July 19, 2024 (1 min read)

Jeanne Kuang, CalMatters, July 18, 2024

"Even with all the industries where Californians went on strike during last year’s “hot labor summer,” some of the most active sites of organizing in the state may well be a pair of private immigration detention centers in the Central Valley. The Mesa Verde and Golden State Annex facilities, operated by The GEO Group, a Florida-based federal detention contractor, have been a hotbed of activism since the pandemic. But it’s not The GEO Group’s staff agitating for better pay and working conditions. It’s their detainees — immigrants awaiting the outcomes of deportation cases or asylum claims, many of whom also work where they’re jailed, scrubbing bathrooms and cutting hair for $1 a day. ... Labor and immigration policy experts believe it is the first time the state has treated detained immigrants as employees who benefit from workplace safety protections.
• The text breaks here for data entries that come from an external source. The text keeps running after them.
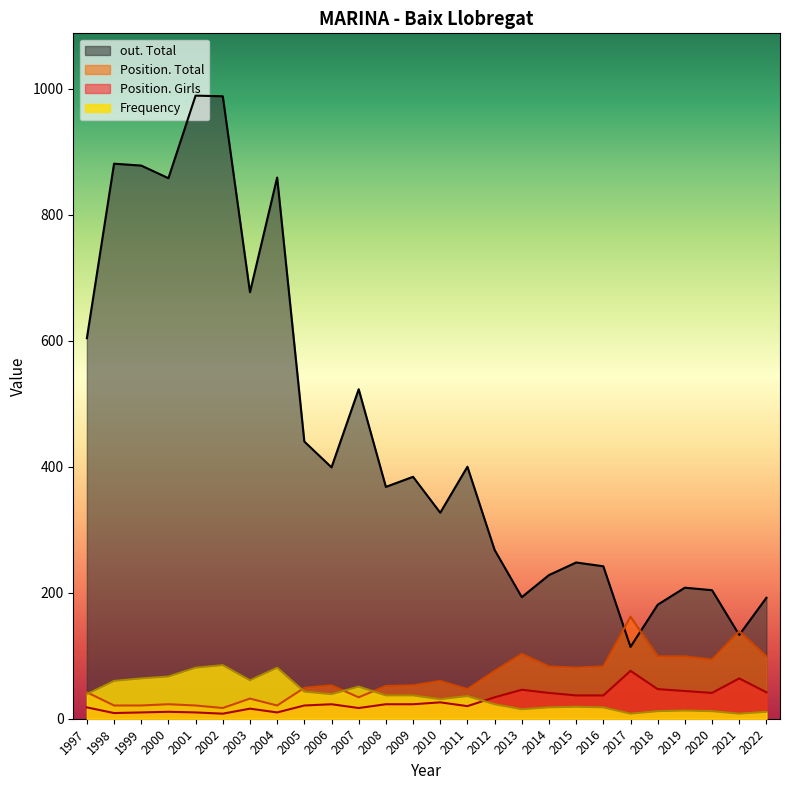

Is it true that Position. Girls equals 26 at 2010?

True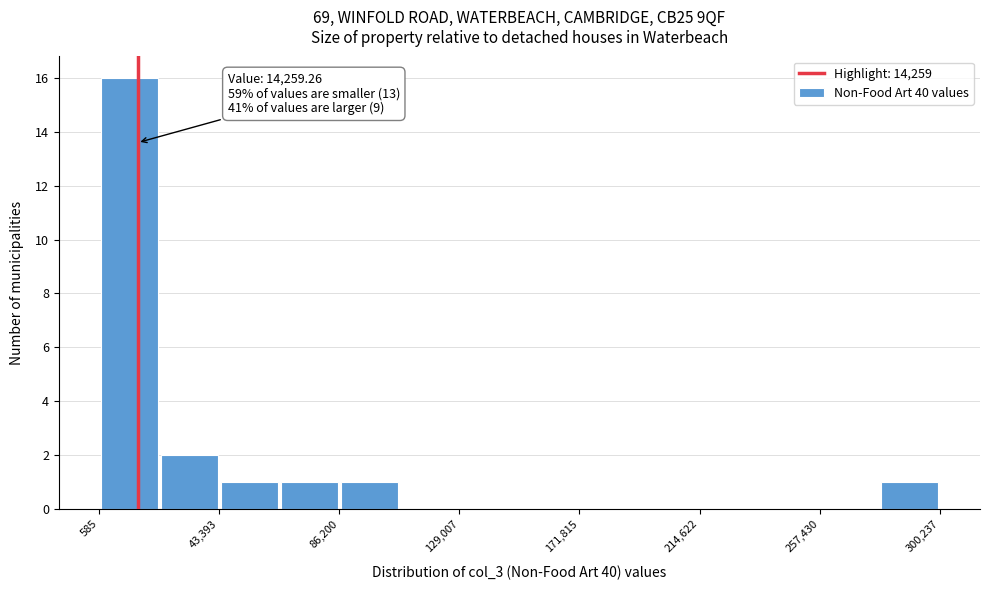

Which range on the x-axis has the tallest bar?

0 to 20000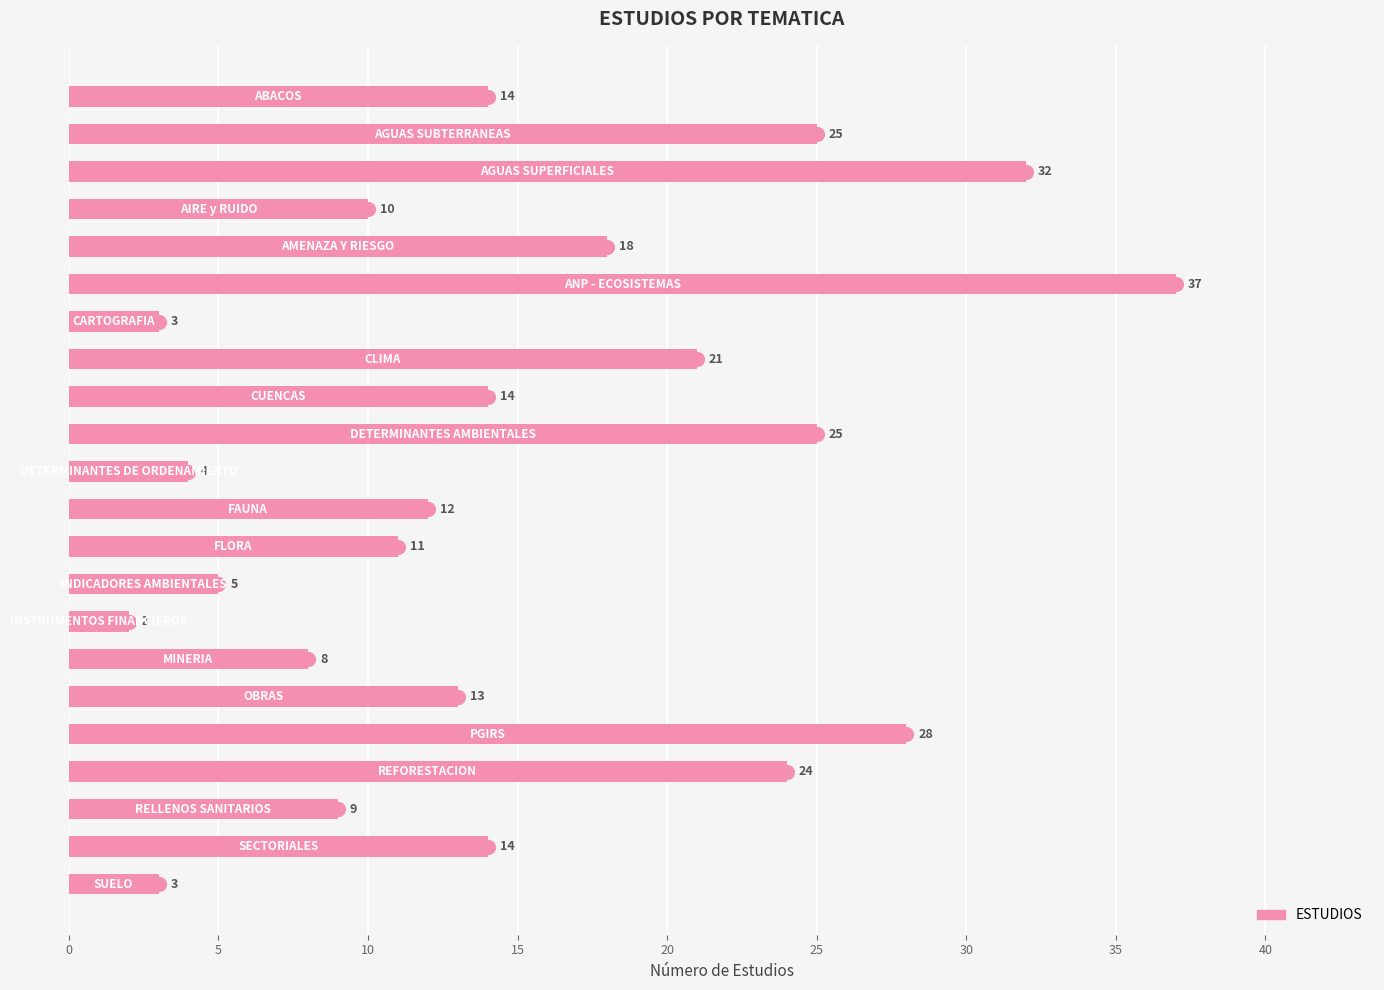

Reading bottom to top, list all the values displayed in this chart.

3	14	9	24	28	13	8	2	5	11	12	4	25	14	21	3	37	18	10	32	25	14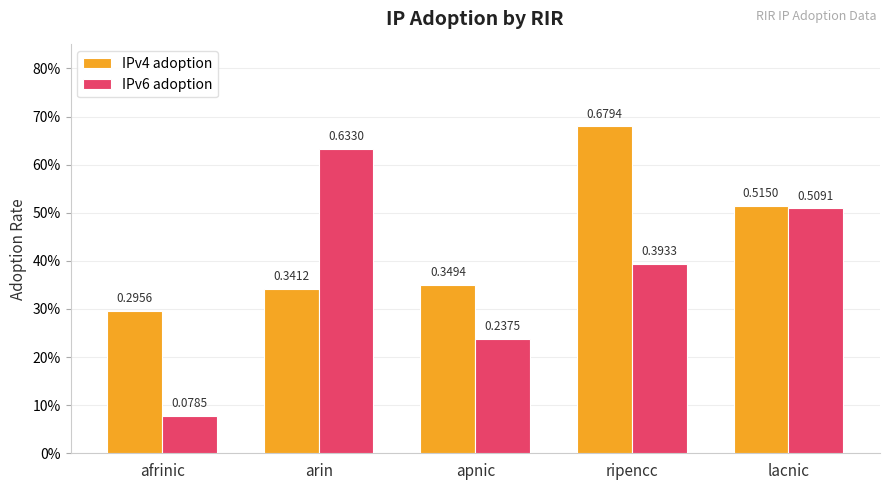

What is the value of the IPv6 adoption bar at the 5th from the left?

0.5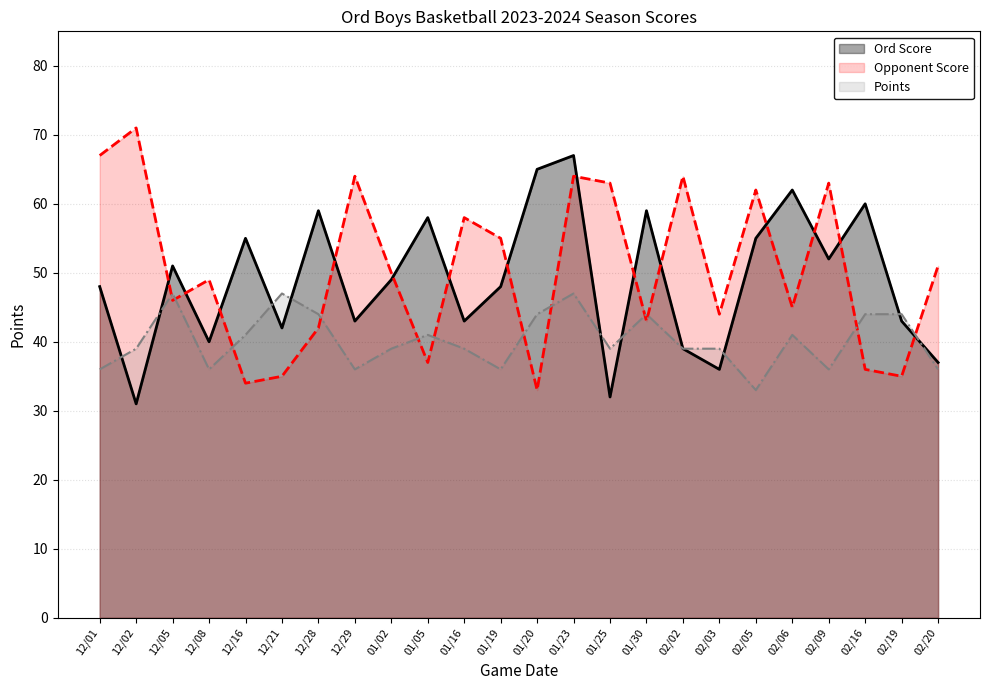

Reading right to left, what are all the values shown in this chart?

Ord Score: 02/20=37	02/19=43	02/16=60	02/09=52	02/06=62	02/05=55	02/03=36	02/02=39	01/30=59	01/25=32	01/23=67	01/20=65	01/19=48	01/16=43	01/05=58	01/02=49	12/29=43	12/28=59	12/21=42	12/16=55	12/08=40	12/05=51	12/02=31	12/01=48
Opponent Score: 02/20=51	02/19=35	02/16=36	02/09=63	02/06=45	02/05=62	02/03=44	02/02=64	01/30=43	01/25=63	01/23=64	01/20=33	01/19=55	01/16=58	01/05=37	01/02=50	12/29=64	12/28=42	12/21=35	12/16=34	12/08=49	12/05=46	12/02=71	12/01=67
Points: 02/20=36	02/19=44	02/16=44	02/09=36	02/06=41	02/05=33	02/03=39	02/02=39	01/30=44	01/25=39	01/23=47	01/20=44	01/19=36	01/16=39	01/05=41	01/02=39	12/29=36	12/28=44	12/21=47	12/16=41	12/08=36	12/05=47	12/02=39	12/01=36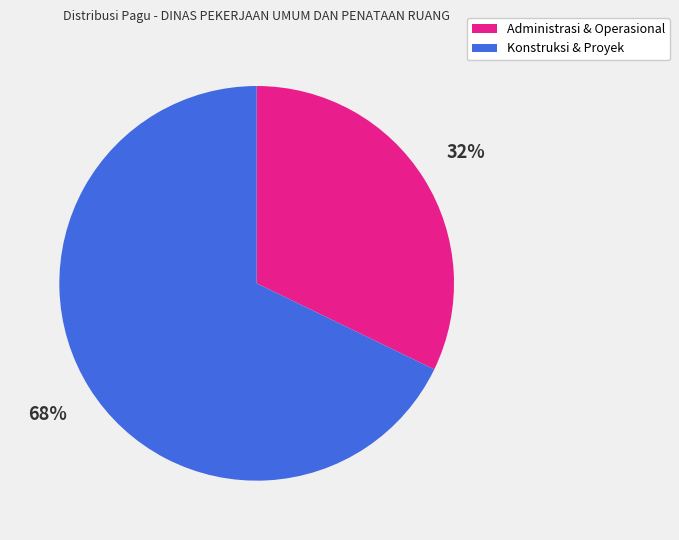

Between Administrasi & Operasional and Konstruksi & Proyek, which is larger?

Konstruksi & Proyek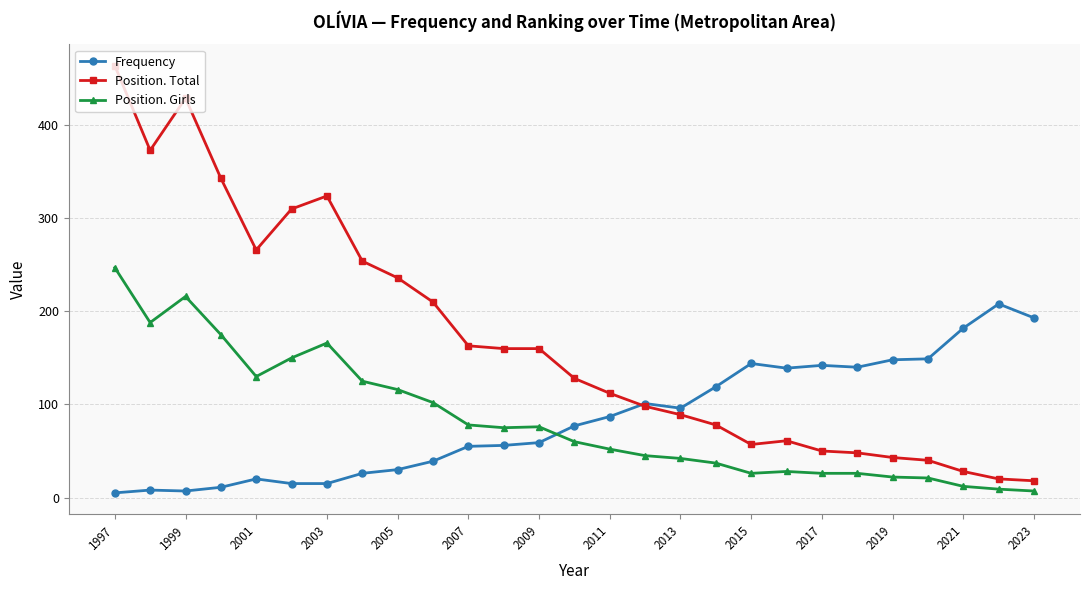

Which series has the widest spread of values?

Position. Total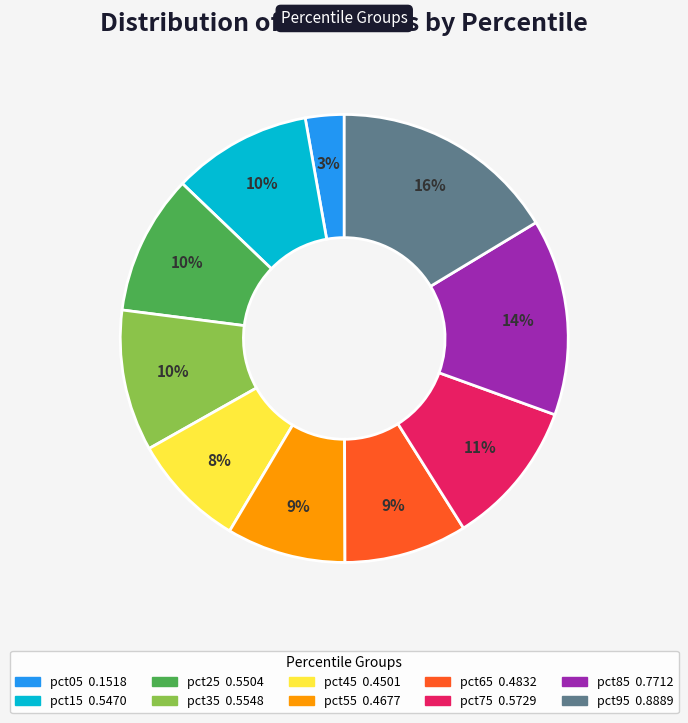

Which slice is the smallest?

pct05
The case is before a three-member appeals board of Cal/OSHA — the state’s occupational safety and health agency — as California grapples with whether to expand labor rights to state prisoners, including a proposition on the November ballot. Even more novel: The state’s Division of Occupational Safety and Health in May sent the U.S. Department of Homeland Security a request not to deport seven complainants for at least two years, under a Biden administration program to temporarily protect immigrant workers who are assisting with labor investigations. “Cal/OSHA cannot properly pursue enforcement action without the cooperation of worker detainees in these situations,” agency chief Debra Lee wrote. It’s “highly unusual, if not unique” for the state to ask federal immigration authorities to temporarily waive deportation for state witnesses against the immigration authorities’ contractor, said Anastasia Christman, senior policy analyst at the National Employment Law Project."